:: EXERCISE PROMPT ::
In the records below, find the line containing "BIKASH HAJRA Vs". Restate it and all the lines after it exactly, and omit the rest.
Segment Start: DATA SHOWN
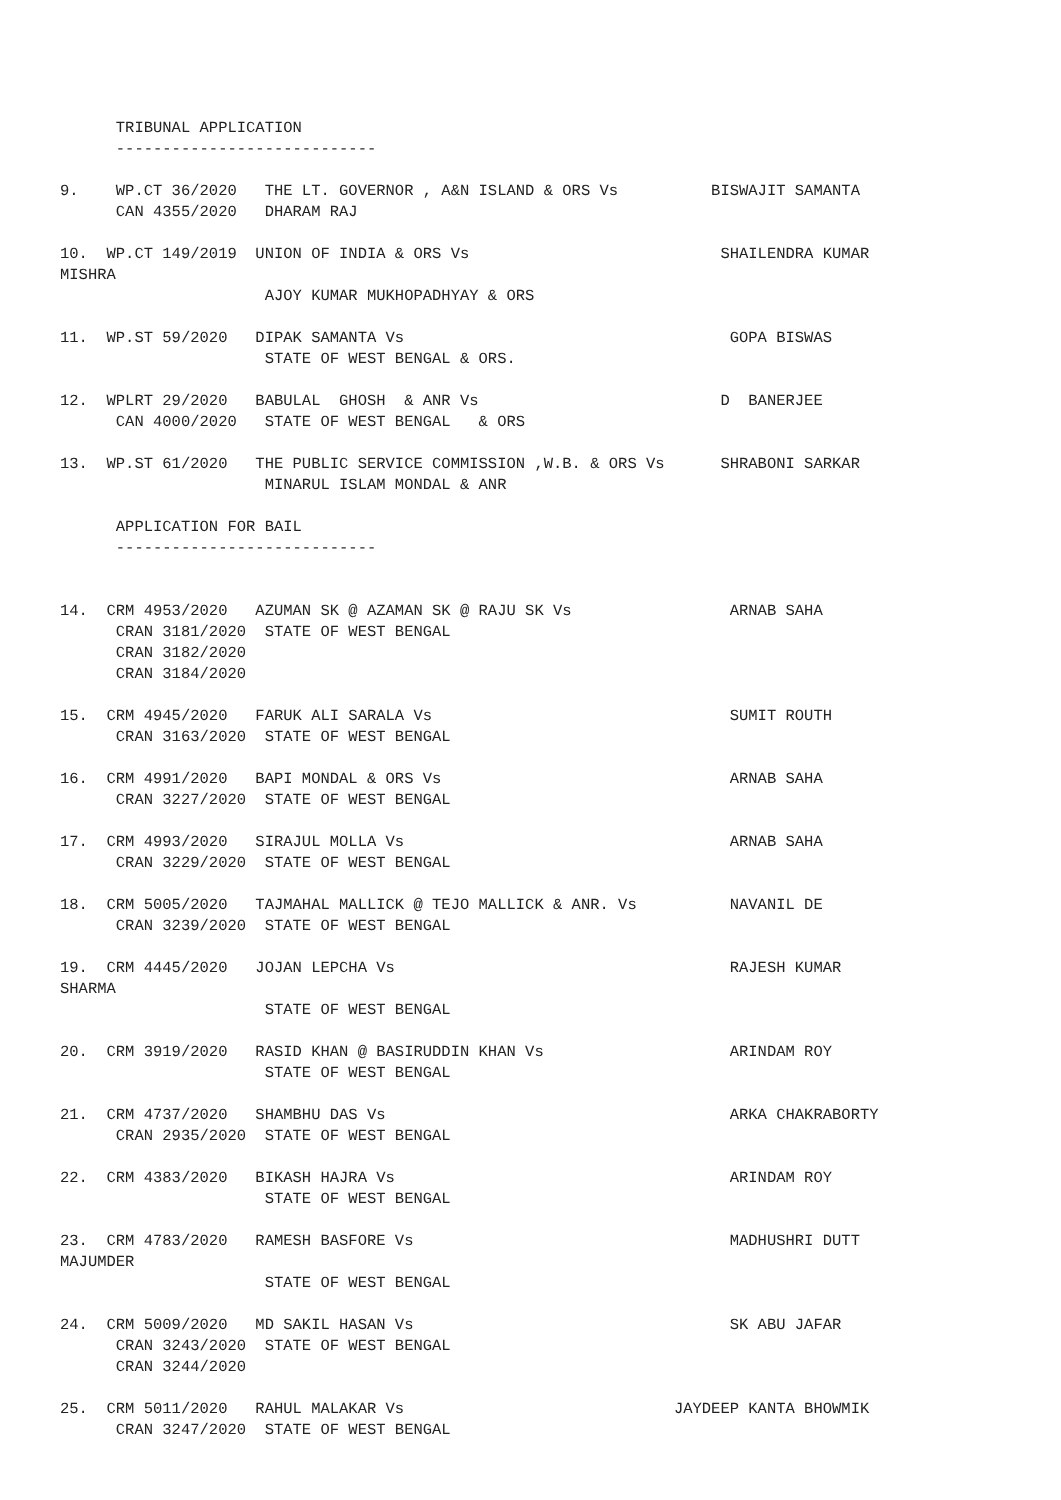TRIBUNAL APPLICATION
      ----------------------------

9.    WP.CT 36/2020   THE LT. GOVERNOR , A&N ISLAND & ORS Vs          BISWAJIT SAMANTA
      CAN 4355/2020   DHARAM RAJ

10.  WP.CT 149/2019  UNION OF INDIA & ORS Vs                           SHAILENDRA KUMAR
MISHRA
                      AJOY KUMAR MUKHOPADHYAY & ORS

11.  WP.ST 59/2020   DIPAK SAMANTA Vs                                   GOPA BISWAS
                      STATE OF WEST BENGAL & ORS.

12.  WPLRT 29/2020   BABULAL  GHOSH  & ANR Vs                          D  BANERJEE
      CAN 4000/2020   STATE OF WEST BENGAL   & ORS

13.  WP.ST 61/2020   THE PUBLIC SERVICE COMMISSION ,W.B. & ORS Vs      SHRABONI SARKAR
                      MINARUL ISLAM MONDAL & ANR

      APPLICATION FOR BAIL
      ----------------------------


14.  CRM 4953/2020   AZUMAN SK @ AZAMAN SK @ RAJU SK Vs                 ARNAB SAHA
      CRAN 3181/2020  STATE OF WEST BENGAL
      CRAN 3182/2020
      CRAN 3184/2020

15.  CRM 4945/2020   FARUK ALI SARALA Vs                                SUMIT ROUTH
      CRAN 3163/2020  STATE OF WEST BENGAL

16.  CRM 4991/2020   BAPI MONDAL & ORS Vs                               ARNAB SAHA
      CRAN 3227/2020  STATE OF WEST BENGAL

17.  CRM 4993/2020   SIRAJUL MOLLA Vs                                   ARNAB SAHA
      CRAN 3229/2020  STATE OF WEST BENGAL

18.  CRM 5005/2020   TAJMAHAL MALLICK @ TEJO MALLICK & ANR. Vs          NAVANIL DE
      CRAN 3239/2020  STATE OF WEST BENGAL

19.  CRM 4445/2020   JOJAN LEPCHA Vs                                    RAJESH KUMAR
SHARMA
                      STATE OF WEST BENGAL

20.  CRM 3919/2020   RASID KHAN @ BASIRUDDIN KHAN Vs                    ARINDAM ROY
                      STATE OF WEST BENGAL

21.  CRM 4737/2020   SHAMBHU DAS Vs                                     ARKA CHAKRABORTY
      CRAN 2935/2020  STATE OF WEST BENGAL

22.  CRM 4383/2020   BIKASH HAJRA Vs                                    ARINDAM ROY
                      STATE OF WEST BENGAL

23.  CRM 4783/2020   RAMESH BASFORE Vs                                  MADHUSHRI DUTT
MAJUMDER
                      STATE OF WEST BENGAL

24.  CRM 5009/2020   MD SAKIL HASAN Vs                                  SK ABU JAFAR
      CRAN 3243/2020  STATE OF WEST BENGAL
      CRAN 3244/2020

25.  CRM 5011/2020   RAHUL MALAKAR Vs                             JAYDEEP KANTA BHOWMIK
      CRAN 3247/2020  STATE OF WEST BENGAL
Segment End: DATA SHOWN
:: RESPONSE TO THIS EXERCISE ::
22.  CRM 4383/2020   BIKASH HAJRA Vs                                    ARINDAM ROY
                      STATE OF WEST BENGAL

23.  CRM 4783/2020   RAMESH BASFORE Vs                                  MADHUSHRI DUTT
MAJUMDER
                      STATE OF WEST BENGAL

24.  CRM 5009/2020   MD SAKIL HASAN Vs                                  SK ABU JAFAR
      CRAN 3243/2020  STATE OF WEST BENGAL
      CRAN 3244/2020

25.  CRM 5011/2020   RAHUL MALAKAR Vs                             JAYDEEP KANTA BHOWMIK
      CRAN 3247/2020  STATE OF WEST BENGAL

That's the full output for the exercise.